Exercise -> What you return must be exactly the lines running from the one with "nose: (514, 391)" to the end of the data below, inclusive, and nothing more.

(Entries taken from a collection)
══════════
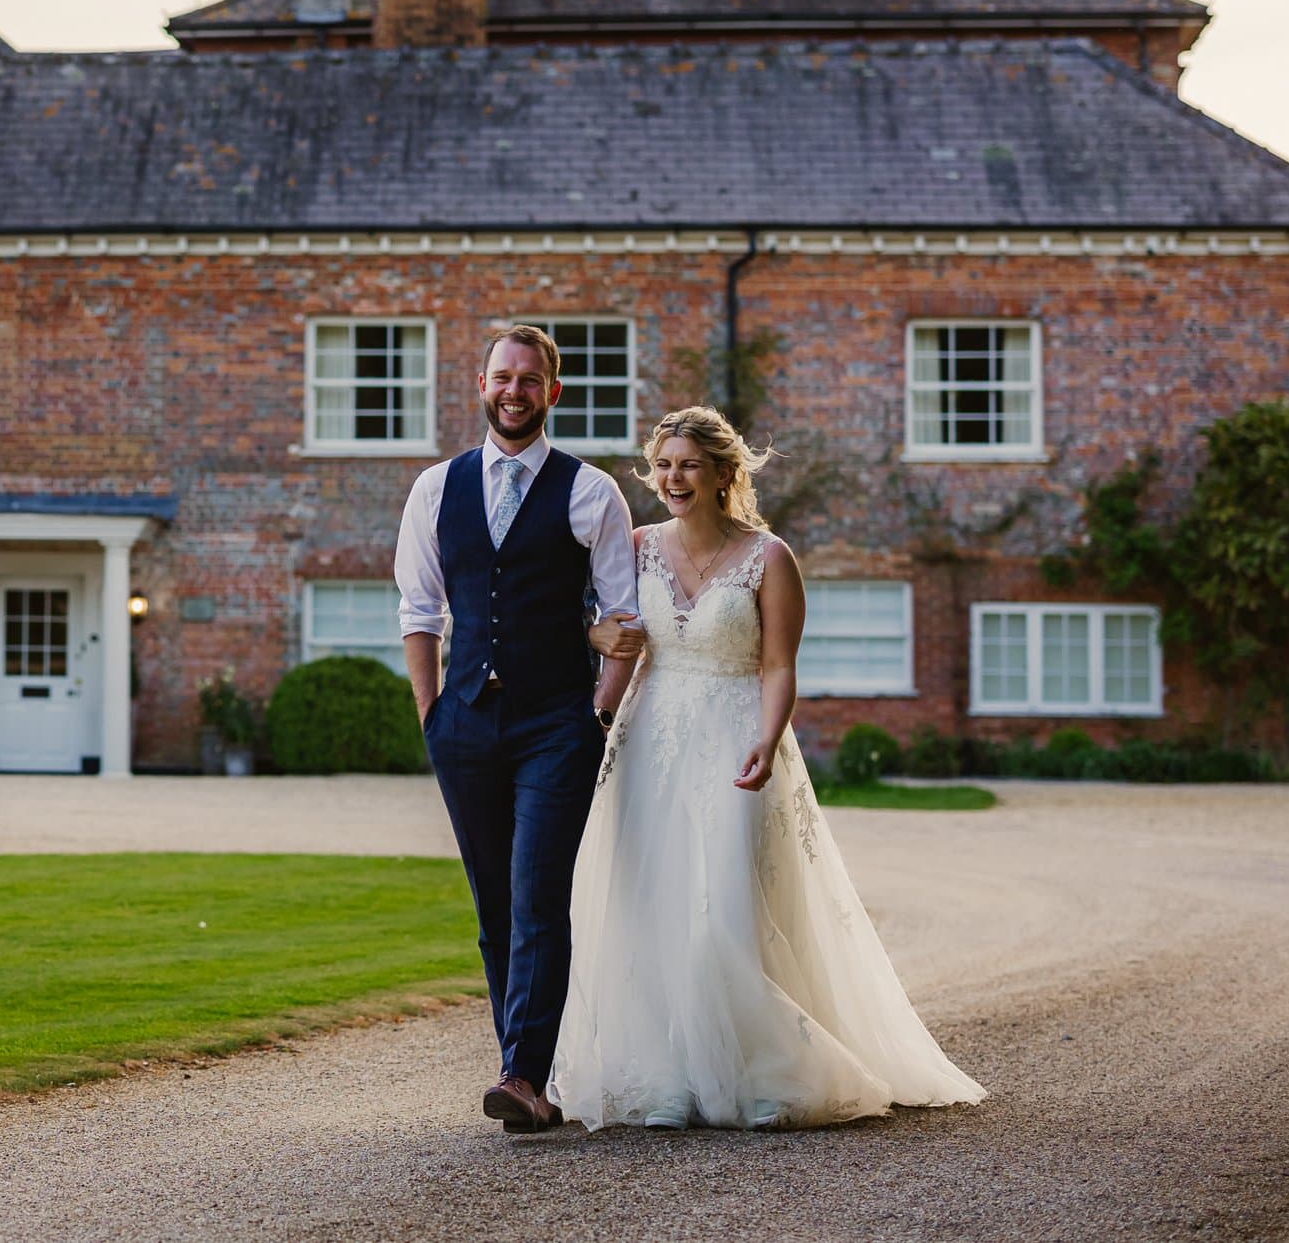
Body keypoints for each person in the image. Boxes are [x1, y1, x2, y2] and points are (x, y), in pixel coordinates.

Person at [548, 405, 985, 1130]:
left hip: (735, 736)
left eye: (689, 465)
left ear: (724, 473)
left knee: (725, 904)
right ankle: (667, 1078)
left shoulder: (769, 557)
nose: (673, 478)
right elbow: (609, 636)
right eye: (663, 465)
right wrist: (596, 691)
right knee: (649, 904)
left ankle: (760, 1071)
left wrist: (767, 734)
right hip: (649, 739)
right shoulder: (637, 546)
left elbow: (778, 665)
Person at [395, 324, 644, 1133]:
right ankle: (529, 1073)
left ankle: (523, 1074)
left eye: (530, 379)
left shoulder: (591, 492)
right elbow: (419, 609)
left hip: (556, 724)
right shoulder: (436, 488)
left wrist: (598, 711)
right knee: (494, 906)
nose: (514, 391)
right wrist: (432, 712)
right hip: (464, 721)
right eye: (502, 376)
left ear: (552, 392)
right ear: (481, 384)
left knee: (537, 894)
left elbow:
══════════
Result for this exercise ->
nose: (514, 391)
right wrist: (432, 712)
right hip: (464, 721)
right eye: (502, 376)
left ear: (552, 392)
right ear: (481, 384)
left knee: (537, 894)
left elbow:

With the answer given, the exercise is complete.